_TASK DESCRIPTION_
From the records below, print only the part that opens with the line containing "tériel pour traiteur." and closes with the line containing "Social Media"; omit the pictures.

*** EXTRACTED DATA ***

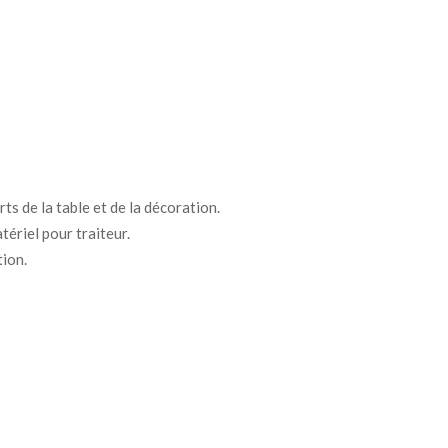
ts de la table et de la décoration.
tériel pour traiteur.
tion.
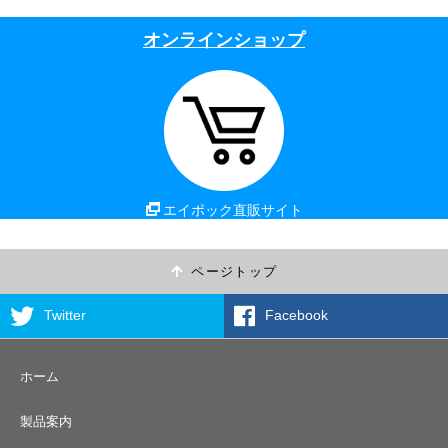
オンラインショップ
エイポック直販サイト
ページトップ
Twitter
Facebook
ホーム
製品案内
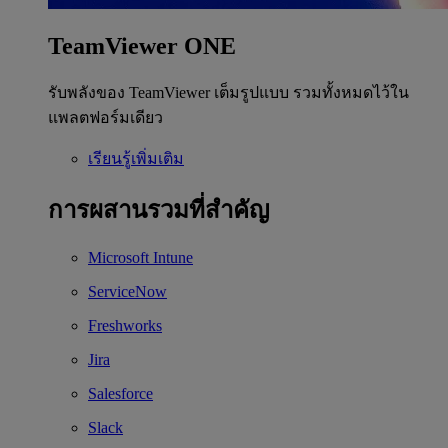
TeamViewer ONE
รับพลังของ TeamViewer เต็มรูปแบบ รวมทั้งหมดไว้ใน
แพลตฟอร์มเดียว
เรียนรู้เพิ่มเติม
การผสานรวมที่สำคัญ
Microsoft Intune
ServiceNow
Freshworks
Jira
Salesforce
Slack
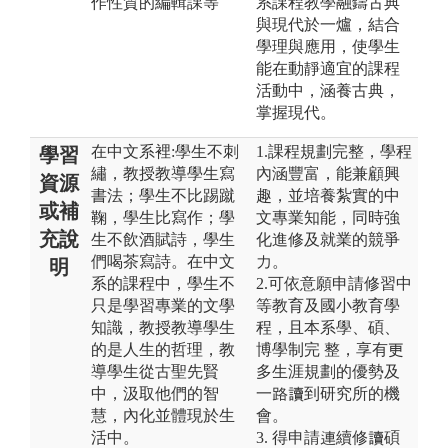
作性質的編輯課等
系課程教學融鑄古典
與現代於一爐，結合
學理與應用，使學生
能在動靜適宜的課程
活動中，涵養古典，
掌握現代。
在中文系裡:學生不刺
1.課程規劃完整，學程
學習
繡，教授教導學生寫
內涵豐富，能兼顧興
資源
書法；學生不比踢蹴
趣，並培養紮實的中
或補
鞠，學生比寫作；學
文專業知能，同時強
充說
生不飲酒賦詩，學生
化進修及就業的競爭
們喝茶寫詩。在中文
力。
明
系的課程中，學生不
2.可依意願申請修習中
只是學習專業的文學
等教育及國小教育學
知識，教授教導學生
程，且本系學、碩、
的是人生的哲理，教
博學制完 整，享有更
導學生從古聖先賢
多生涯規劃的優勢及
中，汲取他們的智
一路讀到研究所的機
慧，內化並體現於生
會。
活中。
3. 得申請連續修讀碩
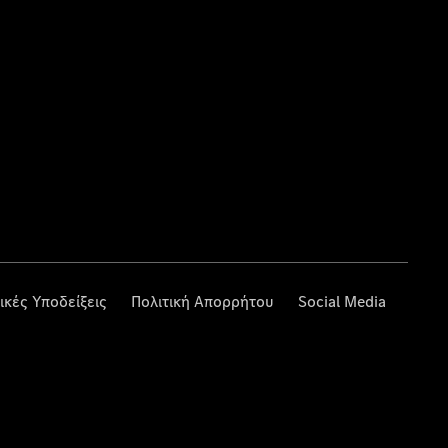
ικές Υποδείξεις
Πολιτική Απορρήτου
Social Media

*** End of EXTRACTED DATA ***
*** EXTRACTED DATA ***

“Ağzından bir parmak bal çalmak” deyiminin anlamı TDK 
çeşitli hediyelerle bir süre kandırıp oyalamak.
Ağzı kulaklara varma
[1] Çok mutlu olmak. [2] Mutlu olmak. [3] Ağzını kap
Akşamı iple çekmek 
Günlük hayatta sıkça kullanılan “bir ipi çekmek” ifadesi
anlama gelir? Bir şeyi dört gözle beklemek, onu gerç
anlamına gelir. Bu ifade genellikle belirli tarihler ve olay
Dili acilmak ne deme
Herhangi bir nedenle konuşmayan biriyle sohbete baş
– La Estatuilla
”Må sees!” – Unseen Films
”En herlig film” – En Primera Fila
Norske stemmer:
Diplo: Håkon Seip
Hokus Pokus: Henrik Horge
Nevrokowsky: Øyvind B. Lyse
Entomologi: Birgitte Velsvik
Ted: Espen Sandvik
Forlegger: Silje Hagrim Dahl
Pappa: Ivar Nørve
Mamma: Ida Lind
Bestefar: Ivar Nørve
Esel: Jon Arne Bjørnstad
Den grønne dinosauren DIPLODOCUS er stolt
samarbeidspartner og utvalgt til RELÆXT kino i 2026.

*** End of EXTRACTED DATA ***

_TASK OUTPUT_
tériel pour traiteur.
tion.
オンラインショップ
エイポック直販サイト
ページトップ
Twitter
Facebook
ホーム
製品案内
TeamViewer ONE
รับพลังของ TeamViewer เต็มรูปแบบ รวมทั้งหมดไว้ใน
แพลตฟอร์มเดียว
เรียนรู้เพิ่มเติม
การผสานรวมที่สำคัญ
Microsoft Intune
ServiceNow
Freshworks
Jira
Salesforce
Slack
作性質的編輯課等
系課程教學融鑄古典
與現代於一爐，結合
學理與應用，使學生
能在動靜適宜的課程
活動中，涵養古典，
掌握現代。
在中文系裡:學生不刺
1.課程規劃完整，學程
學習
繡，教授教導學生寫
內涵豐富，能兼顧興
資源
書法；學生不比踢蹴
趣，並培養紮實的中
或補
鞠，學生比寫作；學
文專業知能，同時強
充說
生不飲酒賦詩，學生
化進修及就業的競爭
們喝茶寫詩。在中文
力。
明
系的課程中，學生不
2.可依意願申請修習中
只是學習專業的文學
等教育及國小教育學
知識，教授教導學生
程，且本系學、碩、
的是人生的哲理，教
博學制完 整，享有更
導學生從古聖先賢
多生涯規劃的優勢及
中，汲取他們的智
一路讀到研究所的機
慧，內化並體現於生
會。
活中。
3. 得申請連續修讀碩
ικές Υποδείξεις
Πολιτική Απορρήτου
Social Media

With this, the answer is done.